1Q25 results in line with our expectations
Anhui Conch Cement (Conch Cement) announced its 1Q25 results: Revenue fell 11% YoY to Rmb19bn and net profit attributable to shareholders grew 20.5% YoY to Rmb1.8bn, in line with our expectations.
Sales volume grew YoY thanks to solid demand. Data from the
China Cement Association (CCA) shows that China's cement output fell 1.4% YoY in 1Q25, remaining relatively stable. We believe the firm's sales volume in 1Q25 grew by mid-single digits YoY, outperforming the industry average.
Prices remained flat YoY; gross profit per tonne recovered. We
believe the firm's ASP per tonne of cement remained largely flat YoY, but as coal prices also fell sharply YoY in 1Q25, we estimate that its gross profit per tonne may have risen notably YoY (up over Rmb10/t YoY). In 1Q25, gross margin rose 4.8ppt YoY to about 21.6%.
Performance of aggregates remained solid. We estimate that the
firm's aggregate sales volume grew nearly 10% YoY in 1Q25, but gross profit per tonne may have been under pressure due to falling aggregate prices. Gross profit recovered. In 1Q25, gross profit rose 15% YoY to Rmb4.11bn (+Rmb524mn YoY, possibly thanks to improving profit per tonne of cement).

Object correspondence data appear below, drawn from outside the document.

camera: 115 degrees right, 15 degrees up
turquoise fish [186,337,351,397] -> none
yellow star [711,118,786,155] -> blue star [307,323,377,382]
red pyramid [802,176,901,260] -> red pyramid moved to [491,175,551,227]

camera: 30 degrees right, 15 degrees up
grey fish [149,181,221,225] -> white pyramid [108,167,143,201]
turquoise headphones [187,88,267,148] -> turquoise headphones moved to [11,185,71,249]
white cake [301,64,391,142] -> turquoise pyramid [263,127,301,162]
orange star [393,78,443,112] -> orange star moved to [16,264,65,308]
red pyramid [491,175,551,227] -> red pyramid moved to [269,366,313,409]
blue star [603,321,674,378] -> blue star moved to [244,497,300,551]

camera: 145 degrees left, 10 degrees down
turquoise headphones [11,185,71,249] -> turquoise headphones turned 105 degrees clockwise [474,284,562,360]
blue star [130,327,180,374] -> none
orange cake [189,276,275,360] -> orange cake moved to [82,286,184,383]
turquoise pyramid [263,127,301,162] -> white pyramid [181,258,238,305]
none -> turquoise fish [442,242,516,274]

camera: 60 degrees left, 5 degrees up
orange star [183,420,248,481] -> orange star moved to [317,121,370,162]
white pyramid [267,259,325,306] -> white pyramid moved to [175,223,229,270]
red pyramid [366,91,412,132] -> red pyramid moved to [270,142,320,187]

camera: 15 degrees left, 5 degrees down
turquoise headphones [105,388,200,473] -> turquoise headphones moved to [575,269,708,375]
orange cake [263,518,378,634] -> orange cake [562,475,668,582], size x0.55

Expense ratio increased, but per-tonne cement expense
remained largely stable. In 1Q25, the firm's selling, G&A, and financial expense ratios were 3.9%, 7.3%, and -0.9%, up 0.6ppt, 1ppt, and 0.3ppt YoY. Expenses per tonne of cement may have remained largely stable YoY at Rmb36/t.
Operating cash flow remained stable. In 1Q25, the firm's net
operating cash flow rose Rmb0.34bn YoY to about Rmb503mn.
Trends to watch Physical workload to recover in peak season; earnings to improve in
2025. Given accelerated issuance of special bonds and special bonds for debt resolution in 2H25 and front-loaded fiscal efforts in 1H25, we expect the increased funding to drive higher-than-expected physical workload for infrastructure construction, and cement demand to recover marginally.
Cement demand and prices may beat expectations in 1H25 (the market expects demand to fall 5-10% YoY in 1H25).
Meanwhile, the industry has become increasingly aware of the harm of excessive competition since 3Q24, and the peak-shifting production efforts have paid off. At present, cement prices and inventories are much higher than the levels seen in 2024, and coal prices have fallen more than Rmb150/t YoY, which may reduce costs by over Rmb10/t. We expect the firm's earnings to improve significantly YoY in 2025.
Financials and valuation
We keep our 2025 and 2026e net profit forecasts unchanged. A-shares are trading at 12x 2025e and 11.5x 2026e P/E, and H-shares are trading at 10x 2025e and 9.5x 2026e P/E. We maintain OUTPERFORM ratings for A- and H-shares. We maintain TP of Rmb32.7 for A-shares, implying 16x 2025e and 15.4x 2026e P/E with 34% upside. We maintain TP of HK$27.7 for H-shares, implying 13x 2025e and 12x 2026e P/E with 28% upside.
Risks
Recovery in demand disappoints; price competition intensifies.